CAIRO (AP) — Outrage at the Israel war in the Gaza Strip has turned to intimidation and even violence against Jews living in some Muslim lands, raising questions about the stability of these often tiny communities.
In Turkey, Yemen and Indonesia, Muslims have shut down a synagogue, stoned homes and used anti-Semitic slurs. Although the incidents have been isolated, the Jewish minorities in these lands are concerned.
"Before the conflict broke out in Gaza, we were very involved in the community," said Yusron Samba, whose family for years had operated a synagogue in Indonesia that shut down in fear over the war. "Of course we're afraid following strong reaction recently from some Islamic groups questioning our presence here."

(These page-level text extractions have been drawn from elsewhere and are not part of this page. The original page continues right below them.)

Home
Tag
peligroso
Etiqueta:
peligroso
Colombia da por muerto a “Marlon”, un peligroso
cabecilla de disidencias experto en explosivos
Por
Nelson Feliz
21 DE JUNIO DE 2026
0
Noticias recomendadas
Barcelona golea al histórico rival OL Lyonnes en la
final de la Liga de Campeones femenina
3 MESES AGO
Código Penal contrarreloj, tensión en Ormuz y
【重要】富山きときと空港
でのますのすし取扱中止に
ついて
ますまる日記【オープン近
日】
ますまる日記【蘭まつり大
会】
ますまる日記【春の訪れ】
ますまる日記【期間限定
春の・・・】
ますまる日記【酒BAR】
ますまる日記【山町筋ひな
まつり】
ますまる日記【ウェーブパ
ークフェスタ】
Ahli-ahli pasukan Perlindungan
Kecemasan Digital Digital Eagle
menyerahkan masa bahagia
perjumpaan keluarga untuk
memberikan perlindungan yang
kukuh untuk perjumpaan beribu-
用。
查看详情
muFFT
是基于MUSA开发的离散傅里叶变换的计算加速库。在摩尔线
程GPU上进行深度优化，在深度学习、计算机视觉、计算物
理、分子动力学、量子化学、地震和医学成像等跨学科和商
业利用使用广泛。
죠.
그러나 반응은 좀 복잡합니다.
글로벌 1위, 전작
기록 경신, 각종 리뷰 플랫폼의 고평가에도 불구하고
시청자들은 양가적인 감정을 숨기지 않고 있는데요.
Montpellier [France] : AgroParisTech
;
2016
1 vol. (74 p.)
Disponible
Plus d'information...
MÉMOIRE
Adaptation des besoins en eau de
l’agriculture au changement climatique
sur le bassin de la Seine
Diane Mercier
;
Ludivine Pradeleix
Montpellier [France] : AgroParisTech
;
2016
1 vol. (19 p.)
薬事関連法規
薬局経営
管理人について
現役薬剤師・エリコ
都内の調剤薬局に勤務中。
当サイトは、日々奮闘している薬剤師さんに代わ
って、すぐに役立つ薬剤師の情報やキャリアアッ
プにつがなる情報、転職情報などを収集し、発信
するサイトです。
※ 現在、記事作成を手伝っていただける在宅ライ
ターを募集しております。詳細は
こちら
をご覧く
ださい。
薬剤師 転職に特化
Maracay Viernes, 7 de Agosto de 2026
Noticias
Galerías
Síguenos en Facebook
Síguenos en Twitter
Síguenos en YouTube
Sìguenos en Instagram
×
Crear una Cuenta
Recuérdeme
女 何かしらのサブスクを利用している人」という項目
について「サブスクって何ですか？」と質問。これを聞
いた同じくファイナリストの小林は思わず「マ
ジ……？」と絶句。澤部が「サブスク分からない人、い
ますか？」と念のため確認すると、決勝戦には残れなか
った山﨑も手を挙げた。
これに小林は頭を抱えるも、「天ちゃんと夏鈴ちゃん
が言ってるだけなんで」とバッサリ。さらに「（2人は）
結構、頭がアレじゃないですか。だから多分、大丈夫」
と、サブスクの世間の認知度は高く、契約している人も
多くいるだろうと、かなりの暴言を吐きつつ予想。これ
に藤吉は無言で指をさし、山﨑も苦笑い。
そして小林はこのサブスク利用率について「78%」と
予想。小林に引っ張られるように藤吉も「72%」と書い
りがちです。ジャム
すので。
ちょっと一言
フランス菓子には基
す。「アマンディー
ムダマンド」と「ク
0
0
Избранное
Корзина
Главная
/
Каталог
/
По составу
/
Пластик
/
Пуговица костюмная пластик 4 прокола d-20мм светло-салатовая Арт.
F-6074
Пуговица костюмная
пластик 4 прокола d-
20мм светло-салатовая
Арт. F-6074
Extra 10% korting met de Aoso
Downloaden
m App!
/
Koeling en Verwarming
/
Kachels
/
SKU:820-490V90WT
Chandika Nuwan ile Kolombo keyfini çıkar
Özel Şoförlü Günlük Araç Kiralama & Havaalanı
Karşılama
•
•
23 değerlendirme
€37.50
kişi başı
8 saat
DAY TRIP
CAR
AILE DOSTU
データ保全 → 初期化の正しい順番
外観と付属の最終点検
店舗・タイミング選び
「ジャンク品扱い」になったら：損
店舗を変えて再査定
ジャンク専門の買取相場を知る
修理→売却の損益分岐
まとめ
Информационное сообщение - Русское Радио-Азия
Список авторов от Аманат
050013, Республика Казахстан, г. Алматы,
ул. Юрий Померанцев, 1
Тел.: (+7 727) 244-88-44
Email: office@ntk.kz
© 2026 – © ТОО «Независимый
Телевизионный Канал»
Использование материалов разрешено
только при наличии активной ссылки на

The fury over Gaza has centered around the hundreds of Palestinian civilians killed in the war, in which 13 Israelis also died. Israel says it could not avoid killing civilians because Gaza militants operate from residential areas, but critics accuse it of using disproportionate force in its war to halt rocket attacks on its territory.
The steep Palestinian death toll sparked protests across the Muslim world, Europe and in Venezuela, and in some cases, the rage turned to violence. ...
In Yemen, where Islamic militancy is on the rise, anti-Israel protesters pelted several Jewish homes with rocks and smashed windows, injuring at least one person, security officials said.
President Ali Abdullah Saleh has offered to give plots of land in the capital, San'a, free of charge to Jews who want to relocate from the provinces, officials said. No one has taken him up on the offer, said the officials, who spoke on condition of anonymity because the offer was made privately in a meeting between the president and Jewish leaders.
In Indonesia, the world's most populous Muslim state, Islamic hard-liners marched to the gates of the country's only synagogue, chanting, "Go to hell, Israel."
"If Israel refuses to stop its attacks and oppression of the Palestinian people, we don't need to defend (the synagogue's) presence here," said Abdusshomad Buchori, who led the protest in the town of Surabaya and has threatened to drive out its Jews. The synagogue has been shuttered since.
In the past, Jews in Surabaya have experienced no hostility, Samba said. But increasingly — probably because of events like the Gaza war — a smattering of swastikas has appeared on the backs of buses, he said.
Because of the hostile reaction, "we're not exposing ourselves to the media right now," he said. "We also report all protests to the police."
Several dozen Jews are thought to be living in Indonesia, descendants of traders from Europe and Iraq.The Iranian Jewish community went out of its way to distance itself from Israel during the Gaza fighting, issuing a statement expressing solidarity with the Palestinians and condemning the Israeli offensive. "The inhuman behavior of the Zionist regime contradicts the religious teachings" of the Jewish faith, the statement said.
A group of Iranian Jews, including Jewish lawmaker Siamak Mara-Sedq, protested against the war in front of the U.N. office in Tehran in late December.
Turkey is Israel's best friend in the Muslim world, but the greatest turbulence over the Gaza war has taken place there. ...
Some of Turkey's 23,000 Jews were alarmed by a government-ordered minute of silence in schools for Gaza's dead, which they fear is a sign that the Islamic-leaning government's declared intolerance of anti-Semitism might waver. Erdogan's recent observation that the Ottoman Empire welcomed Jews also rankled many who took it to mean that Turkey considered them guests, not citizens.
Although Turkish fury was mostly directed at Israel, a few Turkish protesters held placards with anti-Semitic messages. Turkish media showed a photograph of three men in front of the office of a cultural association, holding a dog and a sign saying, "Dogs are allowed, but Jews and Armenians aren't."
Jewish community leaders say hundreds of anti-Semitic writings have appeared in Turkish media, and that prosecutors have failed to take legal action.
"Everyone can criticize the policies of Israel, we respect that," Silvyo Ovadya, head of the Jewish community in Turkey, told the Milliyet newspaper. "However, every speech criticizing Israel has a tendency to turn into cries of 'Damn Jews.' I don't recall such an atmosphere previously."
Erdogan has tried to reassure Turkey's Jews, who live in a country of more than 70 million Muslims, that criticism of Israel does not amount to an attack on Jews and their faith.
"There has been no anti-Semitism in the history of this country," Erdogan told ruling party lawmakers last week. "As a minority, they're our citizens. Both their security and the right to observe their faith are under our guarantee."